Best way to store multiple lists of true false val

2019-08-09 14:42发布

问题:

This is just to settle a curiosity - Suppose, in my C# project, I have a list containing millions of strings, each along the following lines:

"123Hi1234Howdy"
"Hi1Howdy23"
....

And all I need to know is, for each character in the string, if it is a digit or is it a letter.

So, I was thinking the easiest way to store this would be as 0's and 1's or True / False. So, in the example above, assuming I could assign IsLetter = 1 and IsDigit = 0, I could transform each line to:

"123Hi1234Howdy"  >> 00011000011111
"Hi1Howdy23"      >> 1101111100
....

That seems to me to be the most efficient way to store the data I'm looking for (but please do already correct me if I'm wrong on this - I'm still pretty much a newbie with programming).

So, writing the code that loops through a line and checks for whether each character is a digit or a letter and converting it to true/false or 1/0 is easy enough. My question is what would be the best way to store each line's output?

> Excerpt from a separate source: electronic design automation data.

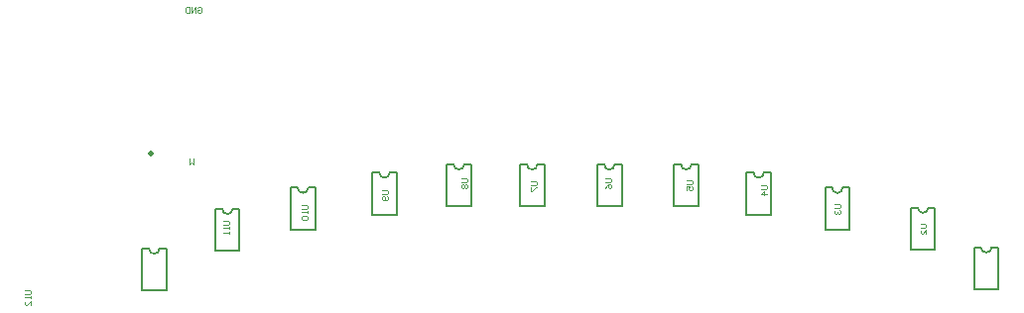
<source format=gbo>
G04*
G04 #@! TF.GenerationSoftware,Altium Limited,Altium Designer,21.3.2 (30)*
G04*
G04 Layer_Color=32896*
%FSLAX43Y43*%
%MOMM*%
G71*
G04*
G04 #@! TF.SameCoordinates,EE666E5B-AA11-4746-8CD4-C77901DC4081*
G04*
G04*
G04 #@! TF.FilePolarity,Positive*
G04*
G01*
G75*
%ADD12C,0.200*%
%ADD32C,0.500*%
%ADD33C,0.100*%
%ADD34C,0.102*%
D12*
X67975Y1200D02*
G03*
X68875Y1200I450J0D01*
G01*
X34625Y4900D02*
G03*
X35525Y4900I450J0D01*
G01*
X28375D02*
G03*
X29275Y4900I450J0D01*
G01*
X15075Y2900D02*
G03*
X15975Y2900I450J0D01*
G01*
X22025Y4200D02*
G03*
X22925Y4200I450J0D01*
G01*
X47775Y4900D02*
G03*
X48675Y4900I450J0D01*
G01*
X41225D02*
G03*
X42125Y4900I450J0D01*
G01*
X60675Y2900D02*
G03*
X61575Y2900I450J0D01*
G01*
X53965Y4200D02*
G03*
X54865Y4200I450J0D01*
G01*
X73375Y-2200D02*
G03*
X74275Y-2200I450J0D01*
G01*
X2375Y-2300D02*
G03*
X3275Y-2300I450J0D01*
G01*
X8625Y1100D02*
G03*
X9525Y1100I450J0D01*
G01*
X67385Y1200D02*
X67975D01*
X68875D02*
X69465D01*
X67385Y-2400D02*
Y1200D01*
Y-2400D02*
X69465D01*
Y1200D01*
X36115Y1300D02*
Y4900D01*
X34035Y1300D02*
X36115D01*
X34035D02*
Y4900D01*
X35525D02*
X36115D01*
X34035D02*
X34625D01*
X29865Y1300D02*
Y4900D01*
X27785Y1300D02*
X29865D01*
X27785D02*
Y4900D01*
X29275D02*
X29865D01*
X27785D02*
X28375D01*
X16565Y-700D02*
Y2900D01*
X14485Y-700D02*
X16565D01*
X14485D02*
Y2900D01*
X15975D02*
X16565D01*
X14485D02*
X15075D01*
X21435Y4200D02*
X22025D01*
X22925D02*
X23515D01*
X21435Y600D02*
Y4200D01*
Y600D02*
X23515D01*
Y4200D01*
X49265Y1300D02*
Y4900D01*
X47185Y1300D02*
X49265D01*
X47185D02*
Y4900D01*
X48675D02*
X49265D01*
X47185D02*
X47775D01*
X40635D02*
X41225D01*
X42125D02*
X42715D01*
X40635Y1300D02*
Y4900D01*
Y1300D02*
X42715D01*
Y4900D01*
X62165Y-700D02*
Y2900D01*
X60085Y-700D02*
X62165D01*
X60085D02*
Y2900D01*
X61575D02*
X62165D01*
X60085D02*
X60675D01*
X53375Y4200D02*
X53965D01*
X54865D02*
X55455D01*
X53375Y600D02*
Y4200D01*
Y600D02*
X55455D01*
Y4200D01*
X72785Y-2200D02*
X73375D01*
X74275D02*
X74865D01*
X72785Y-5800D02*
Y-2200D01*
Y-5800D02*
X74865D01*
Y-2200D01*
X3865Y-5900D02*
Y-2300D01*
X1785Y-5900D02*
X3865D01*
X1785D02*
Y-2300D01*
X3275D02*
X3865D01*
X1785D02*
X2375D01*
X8035Y1100D02*
X8625D01*
X9525D02*
X10115D01*
X8035Y-2500D02*
Y1100D01*
Y-2500D02*
X10115D01*
Y1100D01*
D32*
X2500Y5825D02*
D03*
D33*
X6523Y18224D02*
X6606Y18307D01*
X6773D01*
X6856Y18224D01*
Y17890D01*
X6773Y17807D01*
X6606D01*
X6523Y17890D01*
Y18057D01*
X6689D01*
X6356Y17807D02*
Y18307D01*
X6023Y17807D01*
Y18307D01*
X5856D02*
Y17807D01*
X5606D01*
X5523Y17890D01*
Y18224D01*
X5606Y18307D01*
X5856D01*
X6137Y5424D02*
Y4924D01*
X5971Y5090D01*
X5804Y4924D01*
Y5424D01*
X8750Y41D02*
X9167D01*
X9250Y-42D01*
Y-208D01*
X9167Y-292D01*
X8750D01*
X9250Y-458D02*
Y-625D01*
Y-542D01*
X8750D01*
X8833Y-458D01*
X9250Y-875D02*
Y-1041D01*
Y-958D01*
X8750D01*
X8833Y-875D01*
X-8200Y-5875D02*
X-7783D01*
X-7700Y-5959D01*
Y-6125D01*
X-7783Y-6208D01*
X-8200D01*
X-7700Y-6375D02*
Y-6542D01*
Y-6458D01*
X-8200D01*
X-8117Y-6375D01*
X-7700Y-7125D02*
Y-6792D01*
X-8033Y-7125D01*
X-8117D01*
X-8200Y-7041D01*
Y-6875D01*
X-8117Y-6792D01*
X68200Y-183D02*
X68617D01*
X68700Y-267D01*
Y-433D01*
X68617Y-517D01*
X68200D01*
X68700Y-1017D02*
Y-683D01*
X68367Y-1017D01*
X68283D01*
X68200Y-933D01*
Y-767D01*
X68283Y-683D01*
X54640Y3117D02*
X55057D01*
X55140Y3033D01*
Y2867D01*
X55057Y2783D01*
X54640D01*
X55140Y2367D02*
X54640D01*
X54890Y2617D01*
Y2283D01*
X60900Y1517D02*
X61317D01*
X61400Y1433D01*
Y1267D01*
X61317Y1183D01*
X60900D01*
X60983Y1017D02*
X60900Y933D01*
Y767D01*
X60983Y683D01*
X61067D01*
X61150Y767D01*
Y850D01*
Y767D01*
X61233Y683D01*
X61317D01*
X61400Y767D01*
Y933D01*
X61317Y1017D01*
X41300Y3717D02*
X41717D01*
X41800Y3633D01*
Y3467D01*
X41717Y3383D01*
X41300D01*
Y2883D02*
X41383Y3050D01*
X41550Y3217D01*
X41717D01*
X41800Y3133D01*
Y2967D01*
X41717Y2883D01*
X41633D01*
X41550Y2967D01*
Y3217D01*
X48250Y3517D02*
X48667D01*
X48750Y3433D01*
Y3267D01*
X48667Y3183D01*
X48250D01*
Y2683D02*
Y3017D01*
X48500D01*
X48417Y2850D01*
Y2767D01*
X48500Y2683D01*
X48667D01*
X48750Y2767D01*
Y2933D01*
X48667Y3017D01*
D34*
X34996Y3423D02*
X35419D01*
X35504Y3339D01*
Y3169D01*
X35419Y3085D01*
X34996D01*
Y2915D02*
Y2577D01*
X35081D01*
X35419Y2915D01*
X35504D01*
X29046Y3723D02*
X29469D01*
X29554Y3639D01*
Y3469D01*
X29469Y3385D01*
X29046D01*
X29131Y3215D02*
X29046Y3131D01*
Y2961D01*
X29131Y2877D01*
X29215D01*
X29300Y2961D01*
X29385Y2877D01*
X29469D01*
X29554Y2961D01*
Y3131D01*
X29469Y3215D01*
X29385D01*
X29300Y3131D01*
X29215Y3215D01*
X29131D01*
X29300Y3131D02*
Y2961D01*
X22296Y2723D02*
X22719D01*
X22804Y2639D01*
Y2469D01*
X22719Y2385D01*
X22296D01*
X22719Y2215D02*
X22804Y2131D01*
Y1961D01*
X22719Y1877D01*
X22381D01*
X22296Y1961D01*
Y2131D01*
X22381Y2215D01*
X22465D01*
X22550Y2131D01*
Y1877D01*
X15396Y1435D02*
X15819D01*
X15904Y1350D01*
Y1181D01*
X15819Y1096D01*
X15396D01*
X15904Y927D02*
Y758D01*
Y842D01*
X15396D01*
X15481Y927D01*
Y504D02*
X15396Y419D01*
Y250D01*
X15481Y165D01*
X15819D01*
X15904Y250D01*
Y419D01*
X15819Y504D01*
X15481D01*
M02*

</source>
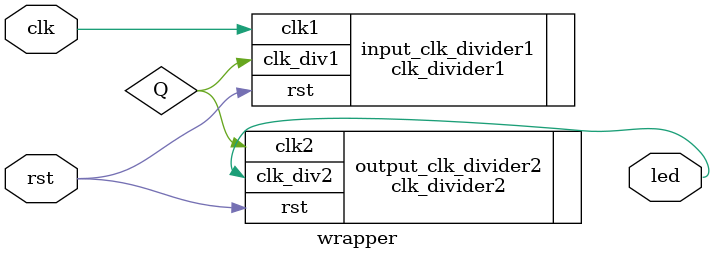
<source format=v>
`timescale 1ns / 1ps


module wrapper(
input clk,
input rst,
output led
    );
 wire Q;
 
clk_divider1 input_clk_divider1(
.clk1(clk),
.rst(rst),
.clk_div1(Q)
);

clk_divider2 output_clk_divider2(
.clk2(Q),
.rst(rst),
.clk_div2(led)
);
endmodule

</source>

Should I store each line's output as a bit array? Could it be stored as some other type (maybe, say, integer) that could then be converted back to a series of bits? Should it be stored as a boolean array? Any other thoughts on the best way to store this? When it's all said and done, I need to have a list where I can know, for example:

myList[0] = 00011000011111
myList[1] = 1101111100

And, then, therefore myList[0] <> myList[1]

回答1:

You could use a BitArray for each word and set the bits to true or false if they are a digit or not. See this possible solution:

void Main()
{
    string[] words = 
    {
        "123Hi1234Howdy", 
        "Hi1Howdy23"
    };

    //Create an array of BitArray
    var bArrays = words.Select(w => new BitArray(w.Select(c => char.IsDigit(c)).ToArray()));

    //You can also create string too
    var strings = words.Select(w => new string(w.Select(c => char.IsDigit(c) ? '1' : '0').ToArray())).ToArray();


}

This is not necessarily the fastest or most efficient. I guess it depends on what you intend to do with the strings, but at least it's simple!